Problem to work on:
All of the records below are to be printed exactly; the pictures are to be left out.

Data extract:
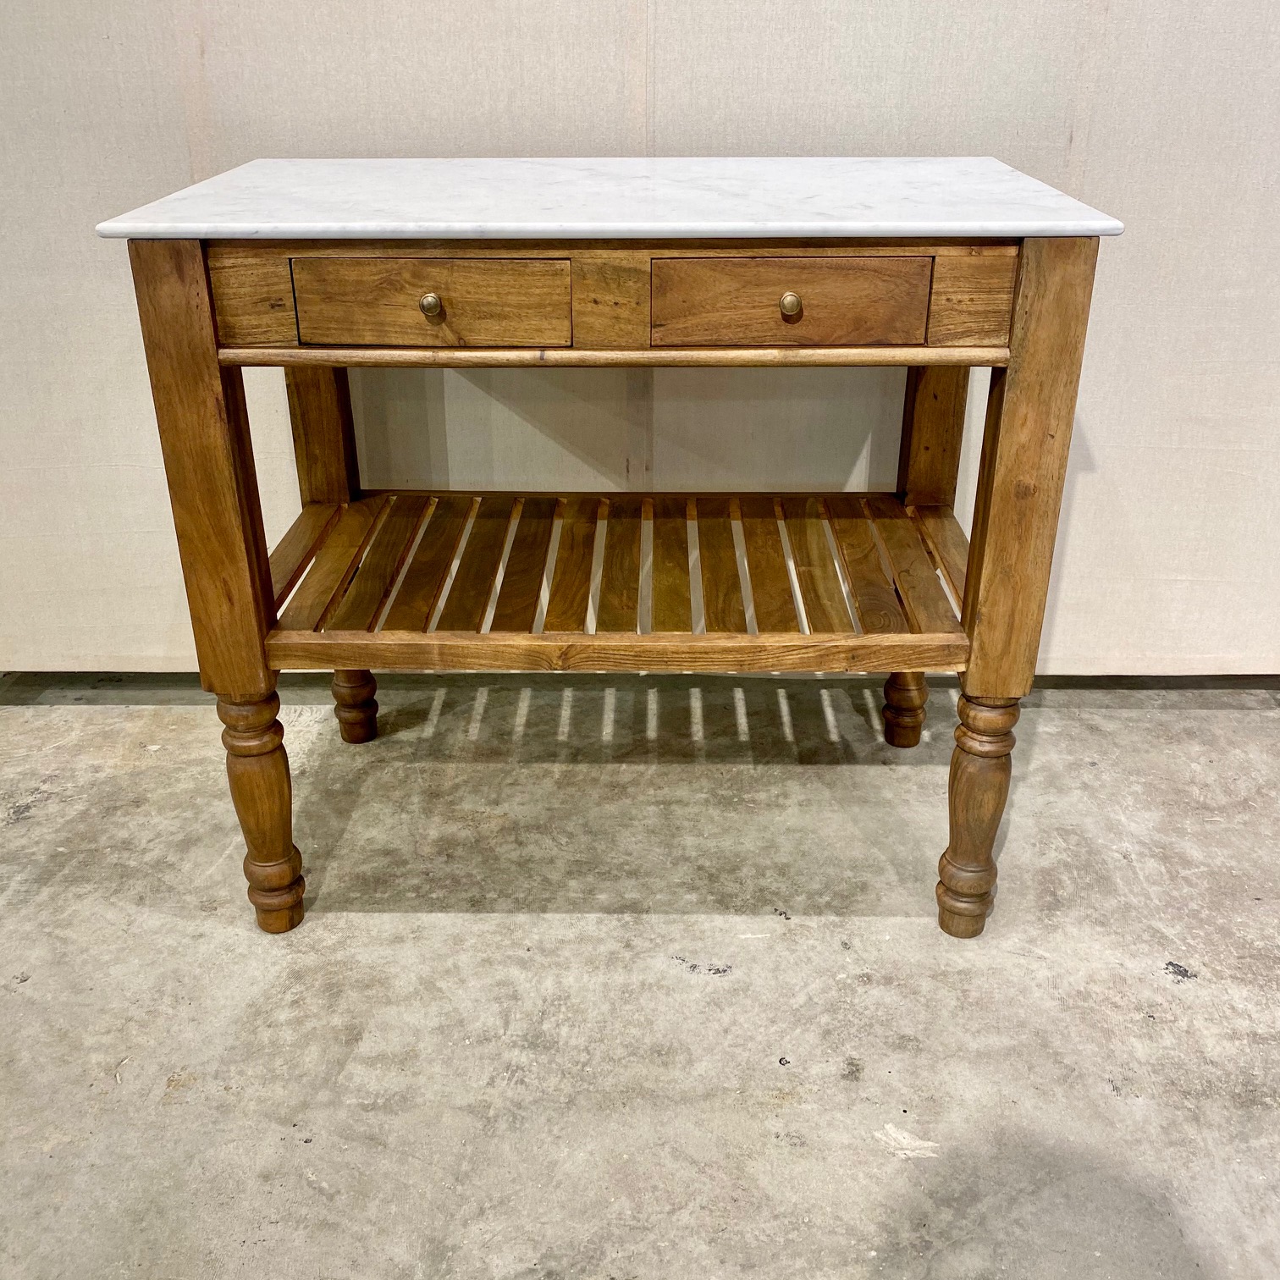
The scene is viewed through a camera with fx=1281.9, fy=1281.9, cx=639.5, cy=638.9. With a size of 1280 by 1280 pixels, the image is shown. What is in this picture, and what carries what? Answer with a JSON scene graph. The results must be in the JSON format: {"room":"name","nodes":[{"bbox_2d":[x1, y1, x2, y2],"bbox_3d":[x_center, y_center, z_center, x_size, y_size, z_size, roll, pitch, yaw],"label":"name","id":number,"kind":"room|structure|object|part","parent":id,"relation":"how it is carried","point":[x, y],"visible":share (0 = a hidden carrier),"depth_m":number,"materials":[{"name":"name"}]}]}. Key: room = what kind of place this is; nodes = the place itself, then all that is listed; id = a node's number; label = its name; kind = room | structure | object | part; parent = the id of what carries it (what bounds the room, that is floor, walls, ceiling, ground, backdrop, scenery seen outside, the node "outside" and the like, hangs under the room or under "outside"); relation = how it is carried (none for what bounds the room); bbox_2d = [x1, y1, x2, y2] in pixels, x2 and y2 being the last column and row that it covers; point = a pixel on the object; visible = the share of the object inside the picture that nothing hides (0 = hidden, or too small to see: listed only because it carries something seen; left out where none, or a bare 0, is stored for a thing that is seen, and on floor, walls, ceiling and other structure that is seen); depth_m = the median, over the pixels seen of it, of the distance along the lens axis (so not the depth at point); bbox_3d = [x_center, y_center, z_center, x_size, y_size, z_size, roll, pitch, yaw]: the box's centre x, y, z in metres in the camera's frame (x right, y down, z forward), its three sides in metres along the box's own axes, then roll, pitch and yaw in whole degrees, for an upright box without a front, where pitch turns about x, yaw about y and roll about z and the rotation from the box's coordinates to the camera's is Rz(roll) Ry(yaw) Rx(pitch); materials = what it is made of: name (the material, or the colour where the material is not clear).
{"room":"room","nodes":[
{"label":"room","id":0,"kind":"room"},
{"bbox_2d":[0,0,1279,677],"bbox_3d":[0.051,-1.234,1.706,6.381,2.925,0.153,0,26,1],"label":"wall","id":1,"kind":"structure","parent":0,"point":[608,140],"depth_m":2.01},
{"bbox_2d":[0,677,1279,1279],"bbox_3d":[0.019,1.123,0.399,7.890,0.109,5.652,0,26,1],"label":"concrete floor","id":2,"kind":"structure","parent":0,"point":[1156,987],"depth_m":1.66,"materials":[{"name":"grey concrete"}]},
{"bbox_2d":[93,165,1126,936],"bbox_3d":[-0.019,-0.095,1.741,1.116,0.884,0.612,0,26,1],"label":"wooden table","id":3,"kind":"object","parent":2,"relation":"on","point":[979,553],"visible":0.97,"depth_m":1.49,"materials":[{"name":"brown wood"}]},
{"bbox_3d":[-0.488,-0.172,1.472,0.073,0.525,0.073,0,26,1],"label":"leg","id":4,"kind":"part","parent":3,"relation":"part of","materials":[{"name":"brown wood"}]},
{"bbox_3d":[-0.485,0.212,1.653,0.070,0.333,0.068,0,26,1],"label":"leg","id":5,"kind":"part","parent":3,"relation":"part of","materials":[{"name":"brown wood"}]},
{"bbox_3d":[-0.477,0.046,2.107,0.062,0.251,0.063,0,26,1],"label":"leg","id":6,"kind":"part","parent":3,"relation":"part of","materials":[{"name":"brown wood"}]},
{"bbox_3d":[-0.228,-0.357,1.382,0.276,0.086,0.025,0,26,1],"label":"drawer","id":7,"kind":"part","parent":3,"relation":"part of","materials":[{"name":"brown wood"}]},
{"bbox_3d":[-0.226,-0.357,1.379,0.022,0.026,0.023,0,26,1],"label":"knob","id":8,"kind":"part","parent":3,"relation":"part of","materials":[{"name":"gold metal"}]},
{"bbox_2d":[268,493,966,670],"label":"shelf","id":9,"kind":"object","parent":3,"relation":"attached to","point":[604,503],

Answer to this problem:
The scene is viewed through a camera with fx=1281.9, fy=1281.9, cx=639.5, cy=638.9. With a size of 1280 by 1280 pixels, the image is shown. What is in this picture, and what carries what? Answer with a JSON scene graph. The results must be in the JSON format: {"room":"name","nodes":[{"bbox_2d":[x1, y1, x2, y2],"bbox_3d":[x_center, y_center, z_center, x_size, y_size, z_size, roll, pitch, yaw],"label":"name","id":number,"kind":"room|structure|object|part","parent":id,"relation":"how it is carried","point":[x, y],"visible":share (0 = a hidden carrier),"depth_m":number,"materials":[{"name":"name"}]}]}. Key: room = what kind of place this is; nodes = the place itself, then all that is listed; id = a node's number; label = its name; kind = room | structure | object | part; parent = the id of what carries it (what bounds the room, that is floor, walls, ceiling, ground, backdrop, scenery seen outside, the node "outside" and the like, hangs under the room or under "outside"); relation = how it is carried (none for what bounds the room); bbox_2d = [x1, y1, x2, y2] in pixels, x2 and y2 being the last column and row that it covers; point = a pixel on the object; visible = the share of the object inside the picture that nothing hides (0 = hidden, or too small to see: listed only because it carries something seen; left out where none, or a bare 0, is stored for a thing that is seen, and on floor, walls, ceiling and other structure that is seen); depth_m = the median, over the pixels seen of it, of the distance along the lens axis (so not the depth at point); bbox_3d = [x_center, y_center, z_center, x_size, y_size, z_size, roll, pitch, yaw]: the box's centre x, y, z in metres in the camera's frame (x right, y down, z forward), its three sides in metres along the box's own axes, then roll, pitch and yaw in whole degrees, for an upright box without a front, where pitch turns about x, yaw about y and roll about z and the rotation from the box's coordinates to the camera's is Rz(roll) Ry(yaw) Rx(pitch); materials = what it is made of: name (the material, or the colour where the material is not clear).
{"room":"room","nodes":[
{"label":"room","id":0,"kind":"room"},
{"bbox_2d":[0,0,1279,677],"bbox_3d":[0.051,-1.234,1.706,6.381,2.925,0.153,0,26,1],"label":"wall","id":1,"kind":"structure","parent":0,"point":[608,140],"depth_m":2.01},
{"bbox_2d":[0,677,1279,1279],"bbox_3d":[0.019,1.123,0.399,7.890,0.109,5.652,0,26,1],"label":"concrete floor","id":2,"kind":"structure","parent":0,"point":[1156,987],"depth_m":1.66,"materials":[{"name":"grey concrete"}]},
{"bbox_2d":[93,165,1126,936],"bbox_3d":[-0.019,-0.095,1.741,1.116,0.884,0.612,0,26,1],"label":"wooden table","id":3,"kind":"object","parent":2,"relation":"on","point":[979,553],"visible":0.97,"depth_m":1.49,"materials":[{"name":"brown wood"}]},
{"bbox_3d":[-0.488,-0.172,1.472,0.073,0.525,0.073,0,26,1],"label":"leg","id":4,"kind":"part","parent":3,"relation":"part of","materials":[{"name":"brown wood"}]},
{"bbox_3d":[-0.485,0.212,1.653,0.070,0.333,0.068,0,26,1],"label":"leg","id":5,"kind":"part","parent":3,"relation":"part of","materials":[{"name":"brown wood"}]},
{"bbox_3d":[-0.477,0.046,2.107,0.062,0.251,0.063,0,26,1],"label":"leg","id":6,"kind":"part","parent":3,"relation":"part of","materials":[{"name":"brown wood"}]},
{"bbox_3d":[-0.228,-0.357,1.382,0.276,0.086,0.025,0,26,1],"label":"drawer","id":7,"kind":"part","parent":3,"relation":"part of","materials":[{"name":"brown wood"}]},
{"bbox_3d":[-0.226,-0.357,1.379,0.022,0.026,0.023,0,26,1],"label":"knob","id":8,"kind":"part","parent":3,"relation":"part of","materials":[{"name":"gold metal"}]},
{"bbox_2d":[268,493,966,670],"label":"shelf","id":9,"kind":"object","parent":3,"relation":"attached to","point":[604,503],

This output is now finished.